The stretch from the line with "Add Item Confirmation" through the line with "Handle errors from denied permissions, ends: 10:30" in the records below: write it out exactly, and nothing else.

+++ Records supplied

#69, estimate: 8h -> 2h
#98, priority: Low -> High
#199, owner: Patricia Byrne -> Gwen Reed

++++++
+++ Records supplied

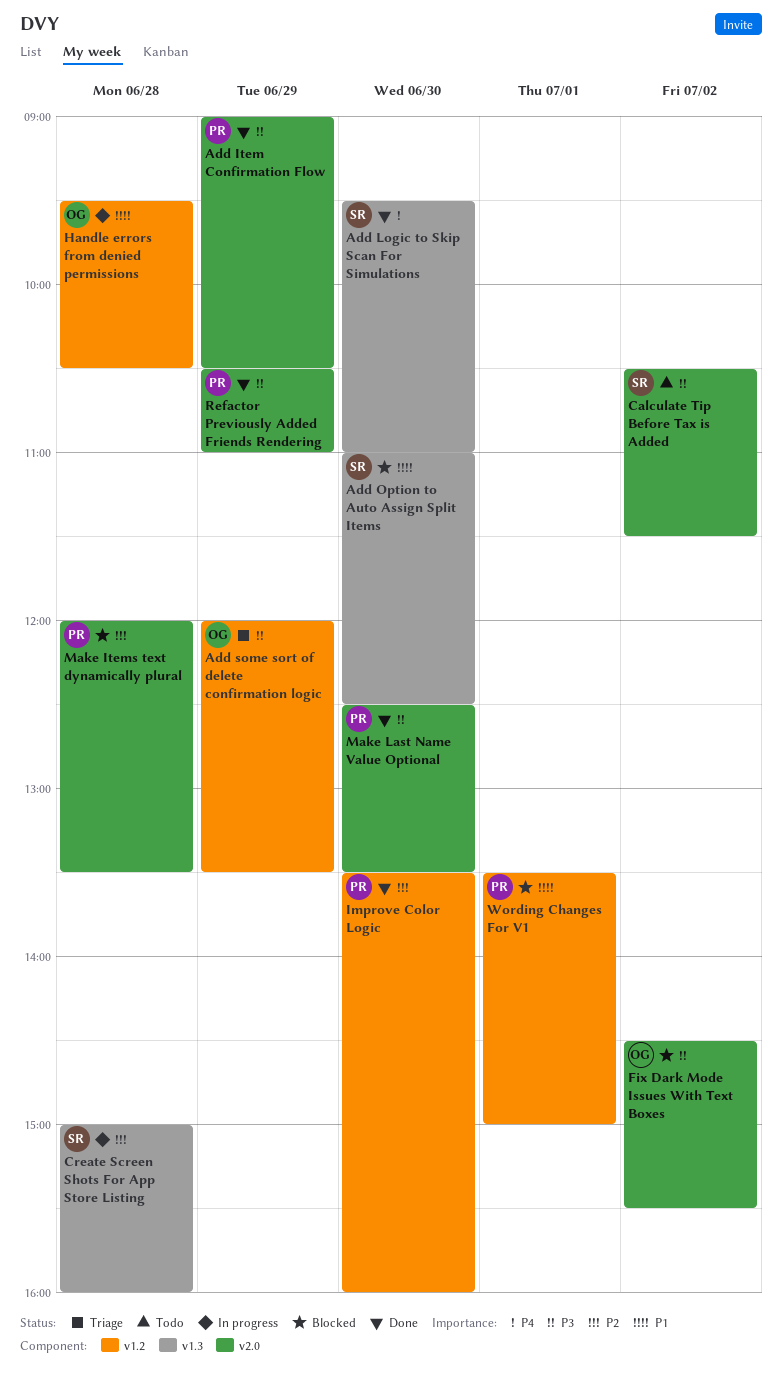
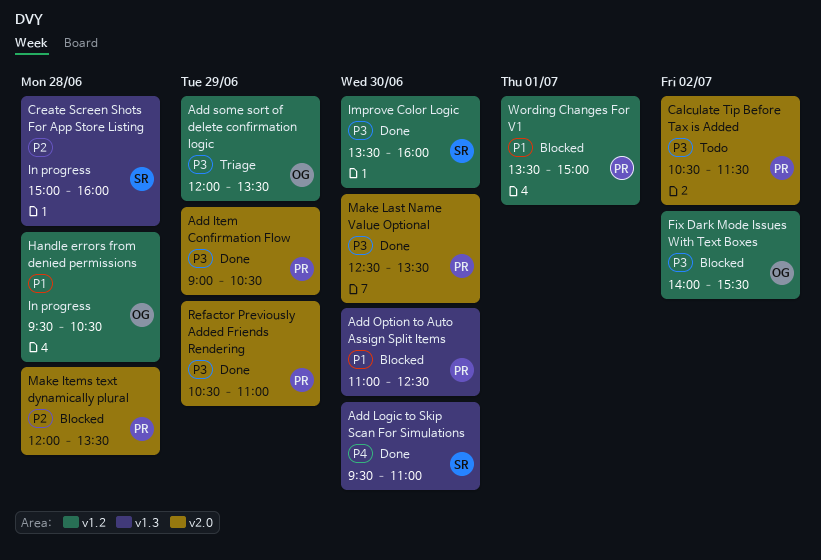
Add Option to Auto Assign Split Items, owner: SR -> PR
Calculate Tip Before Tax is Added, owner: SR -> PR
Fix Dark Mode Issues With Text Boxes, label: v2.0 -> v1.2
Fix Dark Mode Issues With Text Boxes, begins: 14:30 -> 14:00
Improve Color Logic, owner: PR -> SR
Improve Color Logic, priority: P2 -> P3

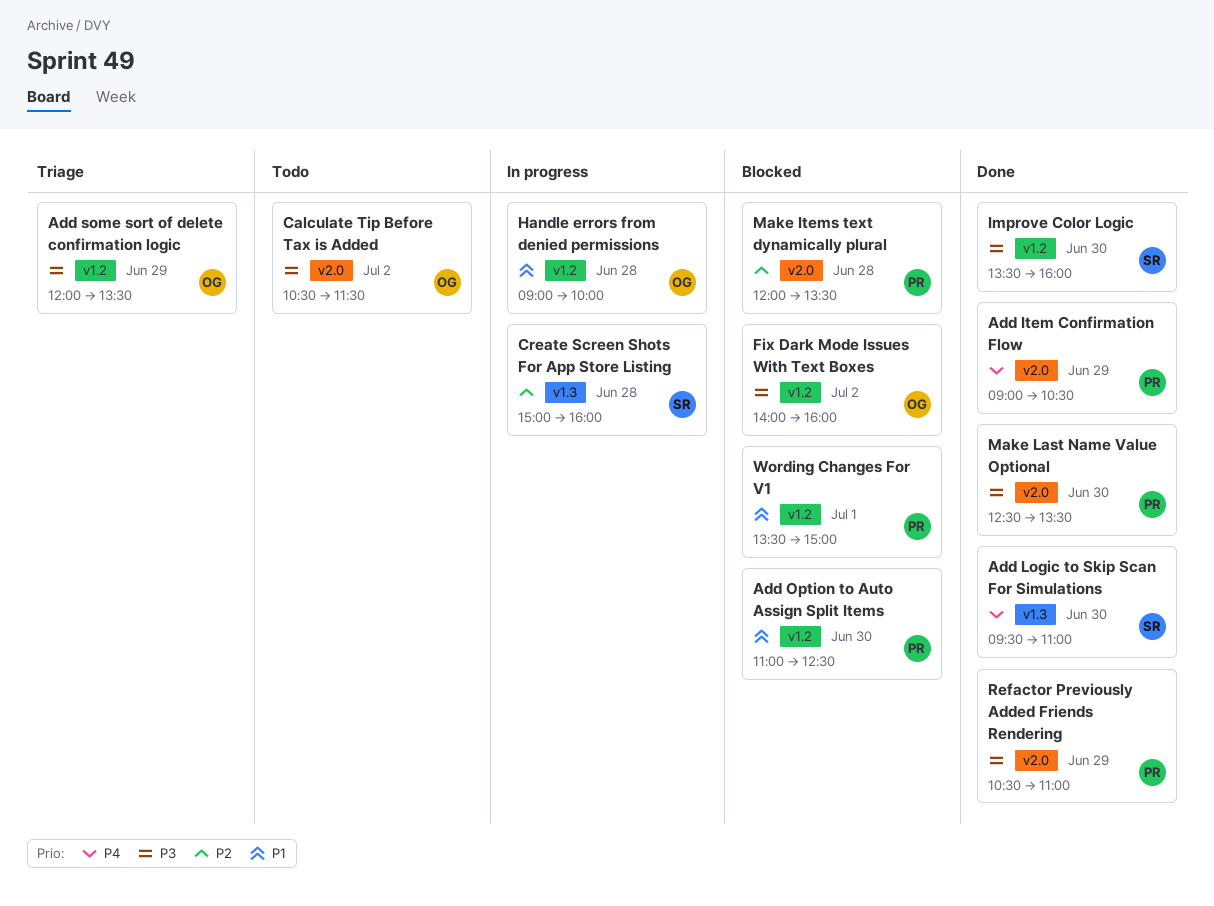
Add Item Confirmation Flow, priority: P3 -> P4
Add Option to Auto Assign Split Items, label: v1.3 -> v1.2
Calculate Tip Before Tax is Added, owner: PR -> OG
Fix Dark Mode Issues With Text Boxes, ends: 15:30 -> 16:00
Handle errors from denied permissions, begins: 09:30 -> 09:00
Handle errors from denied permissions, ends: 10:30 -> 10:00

++++++

- Answer to the exercise
Add Item Confirmation Flow, priority: P3 -> P4
Add Option to Auto Assign Split Items, label: v1.3 -> v1.2
Calculate Tip Before Tax is Added, owner: PR -> OG
Fix Dark Mode Issues With Text Boxes, ends: 15:30 -> 16:00
Handle errors from denied permissions, begins: 09:30 -> 09:00
Handle errors from denied permissions, ends: 10:30 -> 10:00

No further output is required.